If more than that become available, she would like to replace some of the 70-pound AutoMARK voting machines with lighter equipment. The AutoMARK ballot-marking devices are designed to provide privacy and accessibility to voters who are blind, vision-impaired or have a condition that makes it difficult or impossible to mark a ballot.


They are sparsely used, perhaps once per precinct per election, Hendrickson said. And it’s not easy for election workers to haul the heavy AutoMARKs out to the precincts for an election and then back to the courthouse, where all election equipment is securely stored between elections, she said.

“They’re talking about something more like a laptop (to replace the AutoMARK). It’s not approved by the state yet, but we put it in the funding in hope we can use it in the autumn general election,” she said.

Sometimes simpler is better. There are now 13 lesser-populated Becker County precincts that use mail-in ballots exclusively, and “we’ve found that turnout is actually better,” Hendrickson said, “because everyone has a ballot.” A voter just has to fill it in and mail it to the courthouse.

Minnesota Secretary of State Steve Simon said the state welcomes the help Minnesota has received from the federal government “to aid in cybersecurity, helping counties obtain the tools they need to make voting accessible for Minnesotans with disabilities, updating voting equipment, and more.”

Securing the integrity of elections “is a race without a finish line,” he added. “Some elections security watchers have said the funding came a year late and a billion dollars short, and there may be some truth to that. Periodic bouts of funding are helpful, but ongoing, dedicated funds could make a bigger impact on securing our elections. Still, with another round of funding soon becoming available, we will be able to continue this important work."

The grant funding that Becker County is applying for is in addition to the $7 million that was authorized by the Minnesota Legislature and distributed in 2017.

The ES&S Model 100 is a precinct-based, voter-activated ballot counter and vote tabulator that uses visible light scanning to count and record voter information from paper ballots.

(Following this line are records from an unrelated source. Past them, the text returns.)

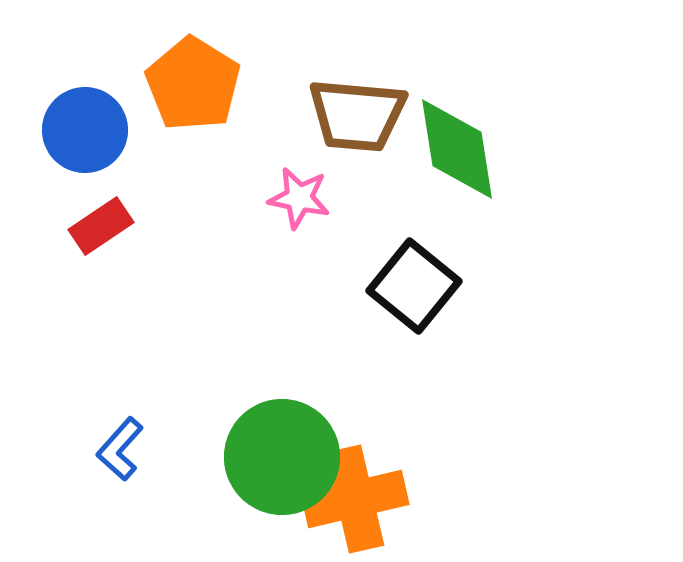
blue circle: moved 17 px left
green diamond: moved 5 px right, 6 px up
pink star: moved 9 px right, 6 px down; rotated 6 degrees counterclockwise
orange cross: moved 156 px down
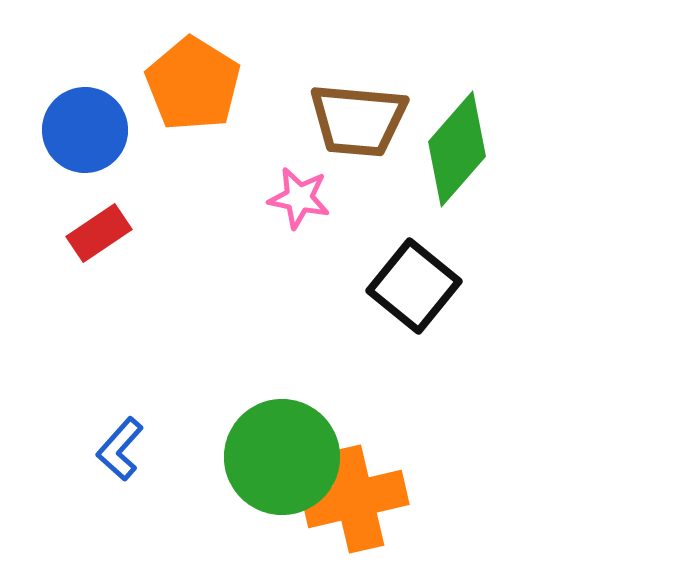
brown trapezoid: moved 1 px right, 5 px down
green diamond: rotated 50 degrees clockwise
red rectangle: moved 2 px left, 7 px down
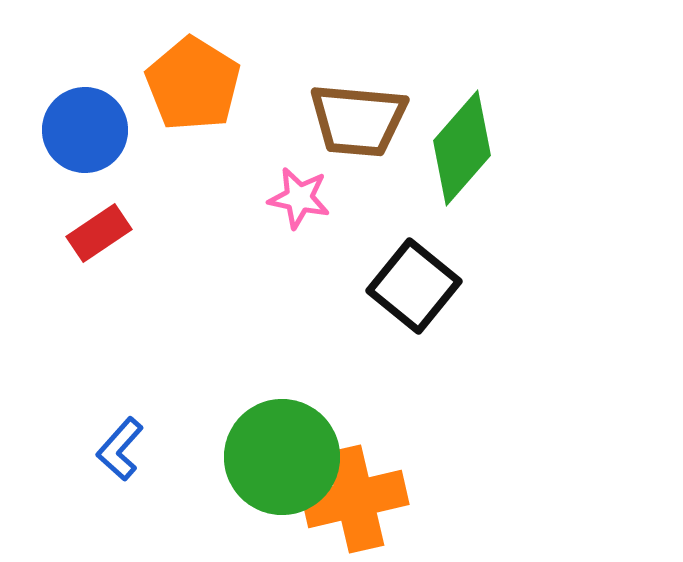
green diamond: moved 5 px right, 1 px up
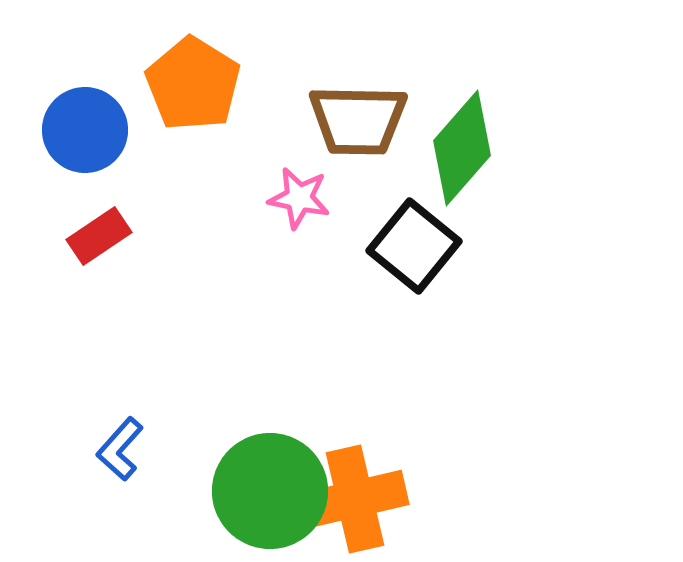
brown trapezoid: rotated 4 degrees counterclockwise
red rectangle: moved 3 px down
black square: moved 40 px up
green circle: moved 12 px left, 34 px down
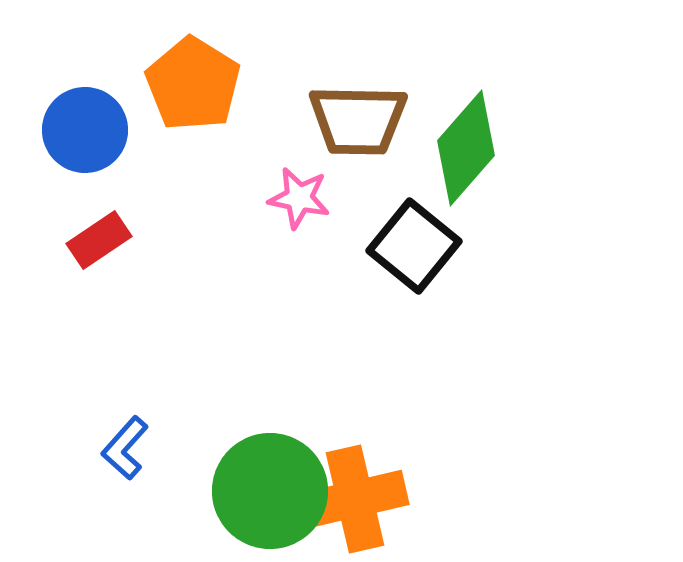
green diamond: moved 4 px right
red rectangle: moved 4 px down
blue L-shape: moved 5 px right, 1 px up
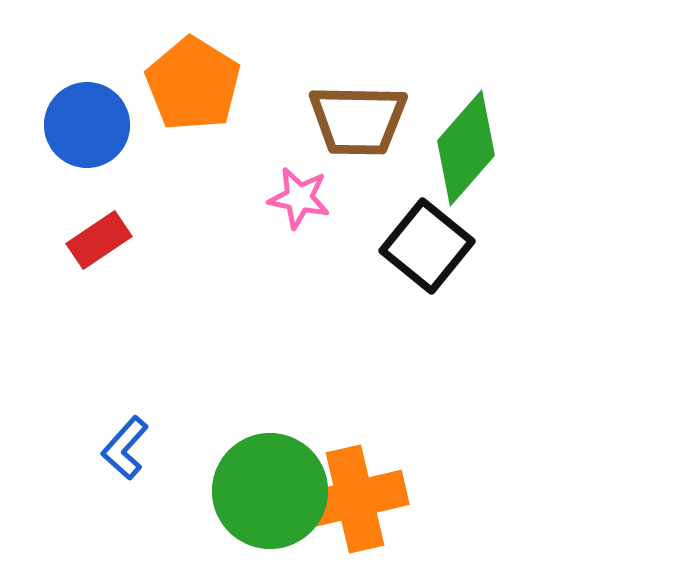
blue circle: moved 2 px right, 5 px up
black square: moved 13 px right
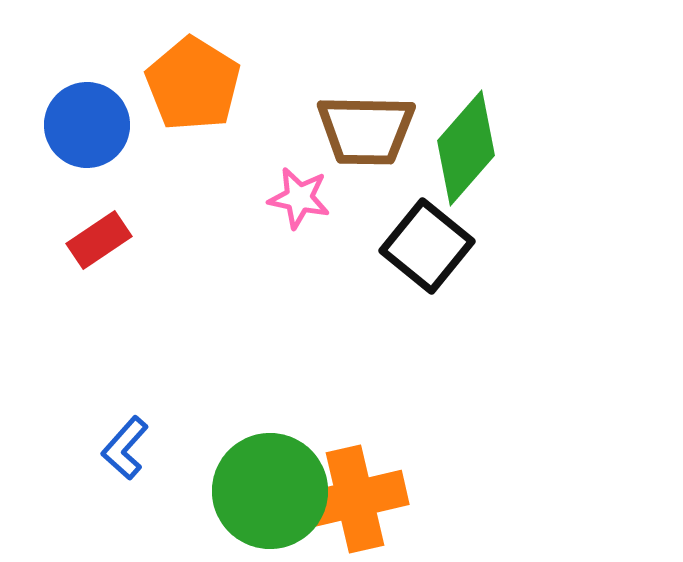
brown trapezoid: moved 8 px right, 10 px down
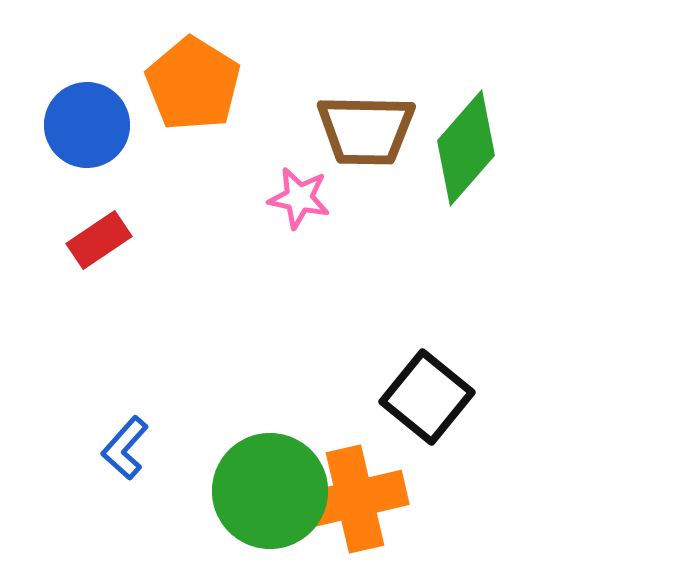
black square: moved 151 px down
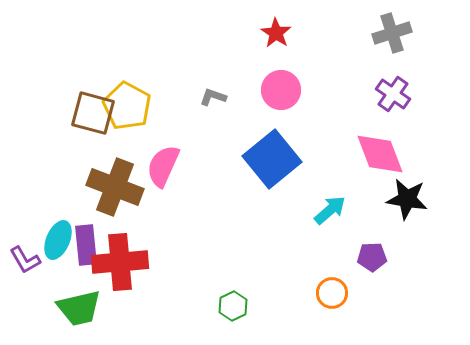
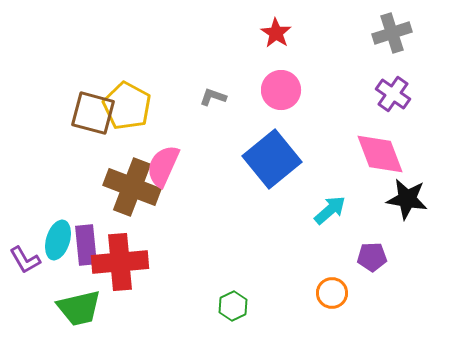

It is used in eastern and northern precincts in Becker County.

Mail ballot precincts mostly located in northwest and north central areas of Becker County were also counted with the Model 100, according to a statewide precinct map of election equipment used in 2018.


Becker County did not use any ePollbooks in the 2018 election.

Otter Tail, Hubbard and Clay counties all had at least some precincts using ePollbooks in 2018, according to Simon’s office.